- [REQUIREMENT A]
Answer these questions from the passage on the single's remix:
(i) Which two musicians from the Dylan sessions did Wilson keep?
(ii) On what date did the commercial single come out?
(iii) Who put a heavy echo on the remix?
- [REQUIREMENT B]
Decide whether each statement agrees with the passage on the single's remix, and quote the words that settle it:
(i) College FM rock stations received the single before its commercial release.
(ii) Vinnie Bell played bass on the remix session.
(iii) Producers seldom added instruments or vocals to earlier releases.
[[ PAGE EXTRACT open ]]
On June 15, 1965, following sessions for Dylan's "Like a Rolling Stone," Wilson retained guitarist Al Gorgoni and drummer Bobby Gregg from the Dylan sessions, adding guitarist Vinnie Bell and bassist Bob Bushnell. The tempo on the original recording was uneven, making it difficult for the musicians to keep the song in time. Engineer Roy Halee employed a heavy echo on the remix, which was a common trait of the Byrds' hits. The single was first serviced to college FM rock stations, and a commercial single release followed on September 13, 1965. The lack of consultation with Simon and Garfunkel on the remix was because, although the duo was still contracted to Columbia Records, the duo was no longer a "working entity." It was not unusual for producers to add instruments or vocals to previous releases and re-release them as new products.
[[ PAGE EXTRACT closed ]]
[[ PROVIDED RECORDS open ]]
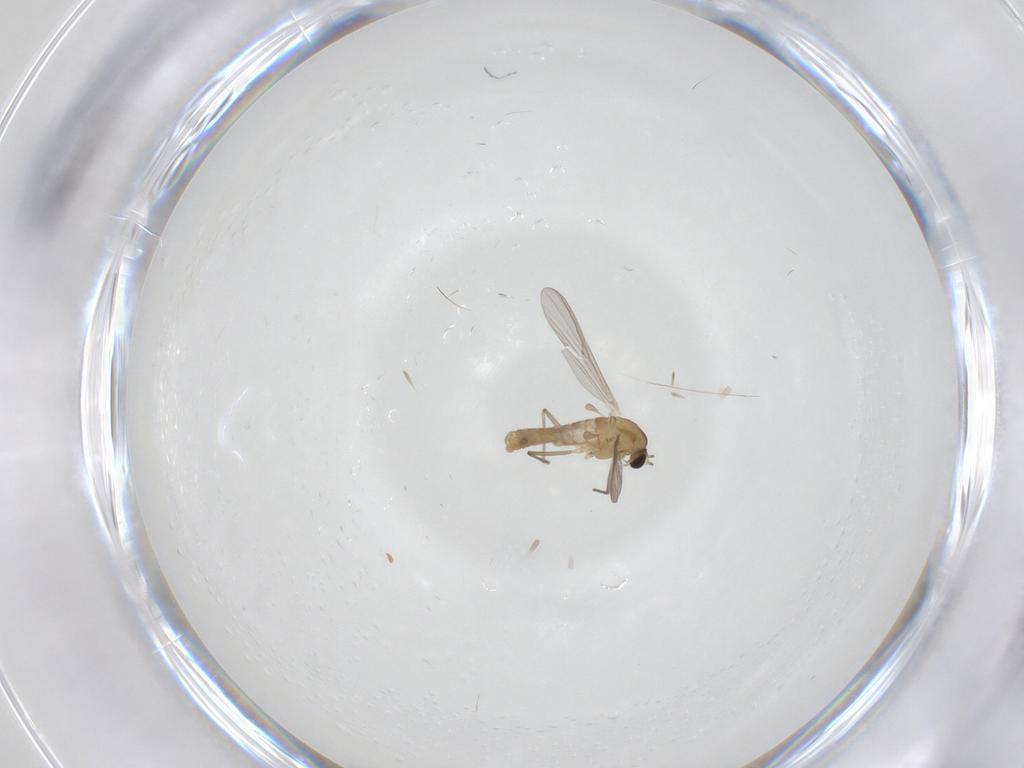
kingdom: Animalia
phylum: Arthropoda
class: Insecta
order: Diptera
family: Chironomidae
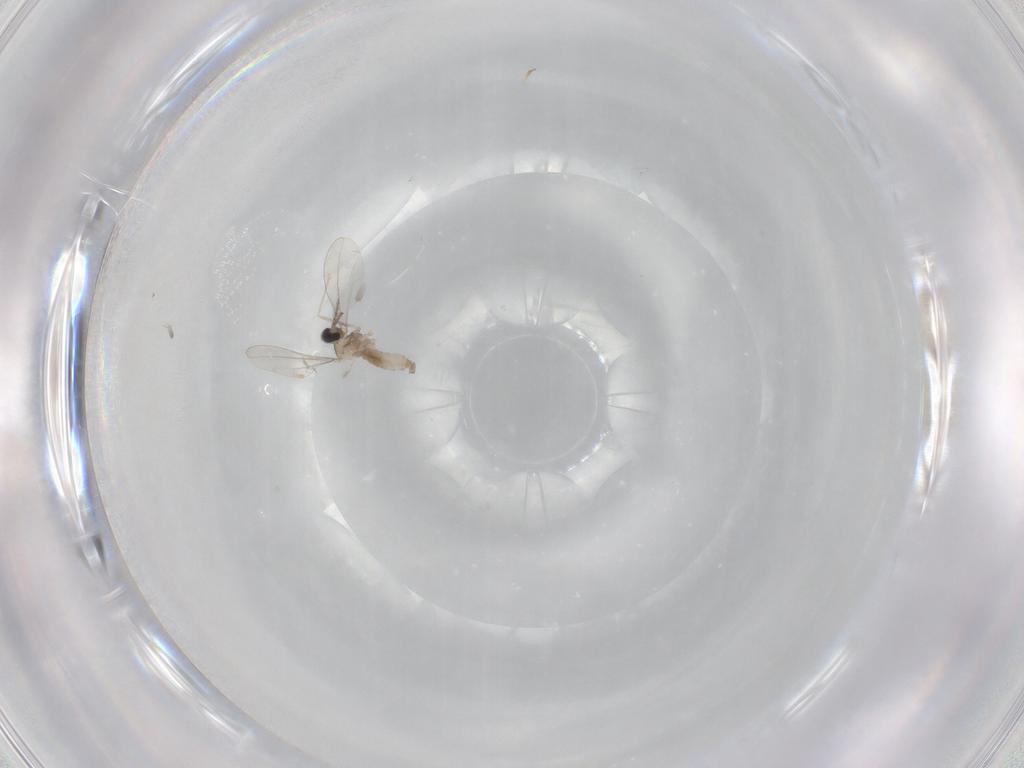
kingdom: Animalia
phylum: Arthropoda
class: Insecta
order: Diptera
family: Cecidomyiidae
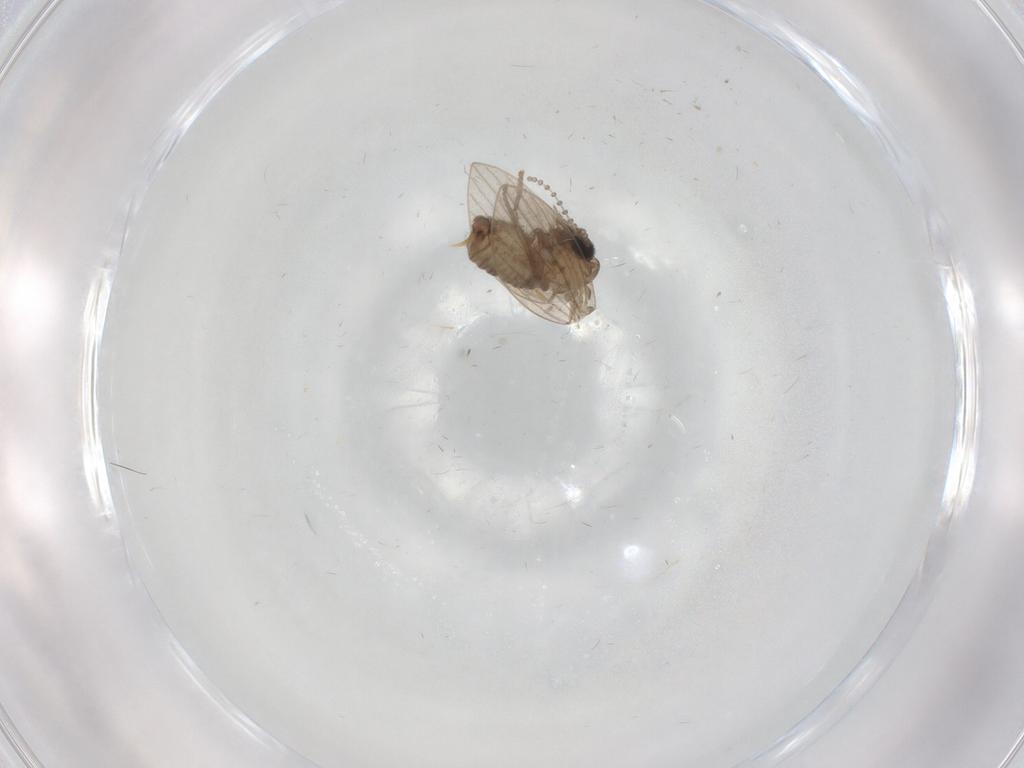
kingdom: Animalia
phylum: Arthropoda
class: Insecta
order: Diptera
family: Psychodidae
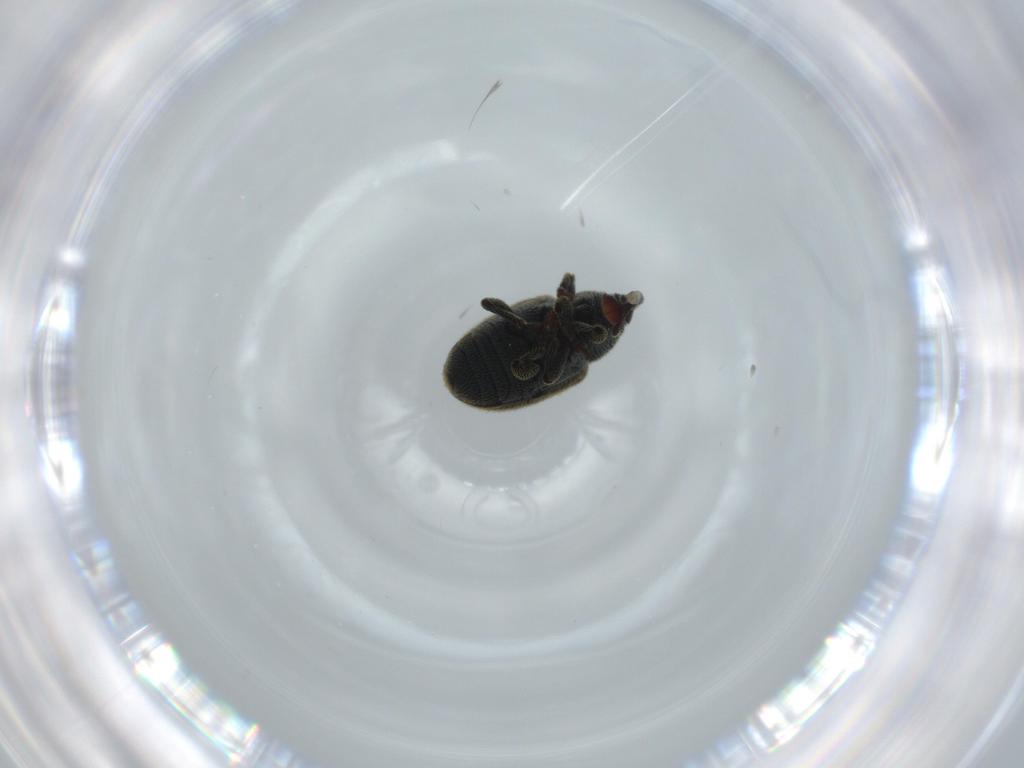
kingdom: Animalia
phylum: Arthropoda
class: Insecta
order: Coleoptera
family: Curculionidae
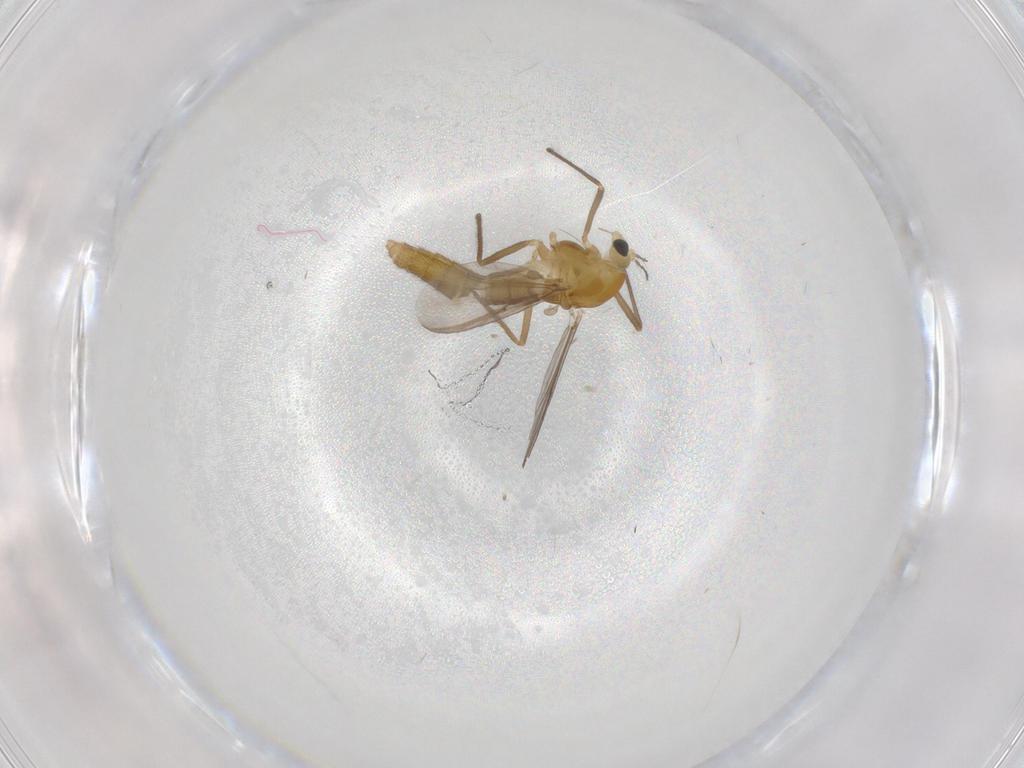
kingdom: Animalia
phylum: Arthropoda
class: Insecta
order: Diptera
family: Chironomidae
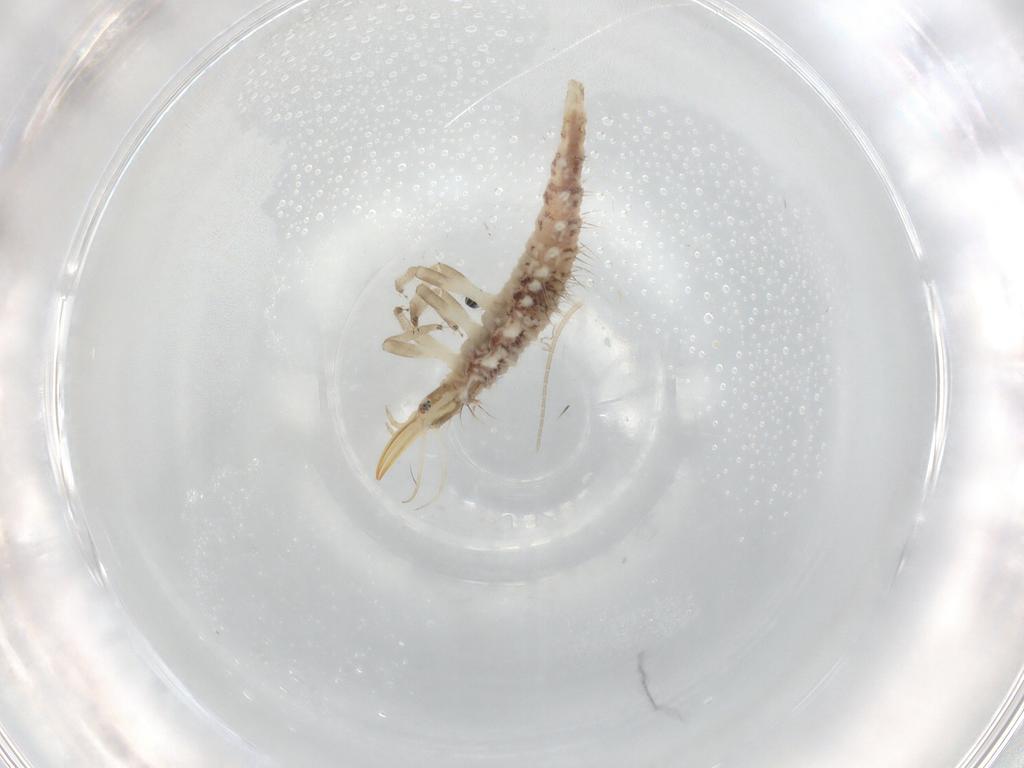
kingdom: Animalia
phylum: Arthropoda
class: Insecta
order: Neuroptera
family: Chrysopidae
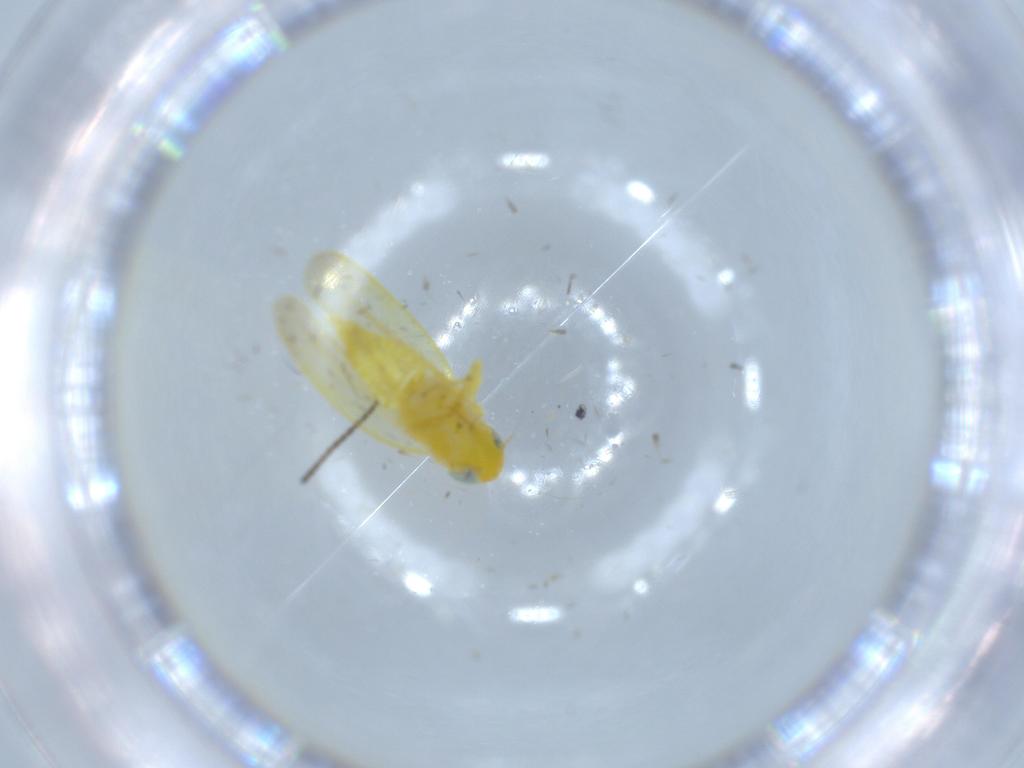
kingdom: Animalia
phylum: Arthropoda
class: Insecta
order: Hemiptera
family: Cicadellidae
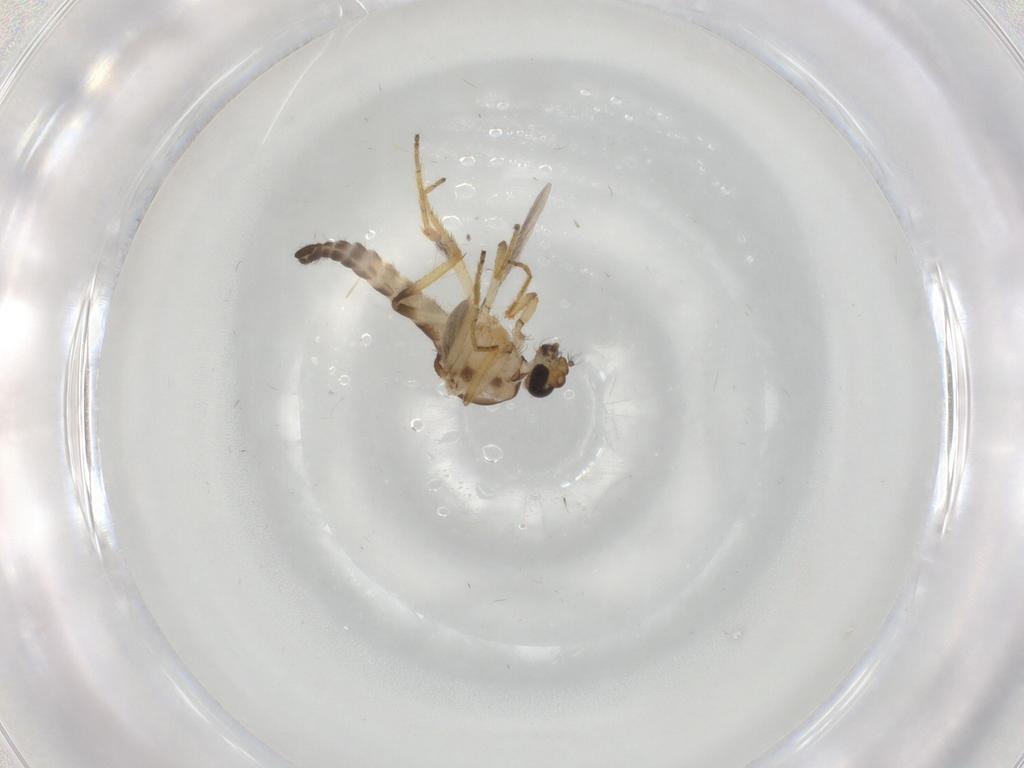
[[ PROVIDED RECORDS closed ]]
- [TASK SOLUTION A]
(i) Guitarist Al Gorgoni and drummer Bobby Gregg
(ii) September 13, 1965
(iii) Engineer Roy Halee

- [TASK SOLUTION B]
(i) Yes: "The single was first serviced to college FM rock stations, and a commercial single release followed on September 13, 1965."
(ii) No: "adding guitarist Vinnie Bell and bassist Bob Bushnell"
(iii) No: "It was not unusual for producers to add instruments or vocals to previous releases and re-release them as new products."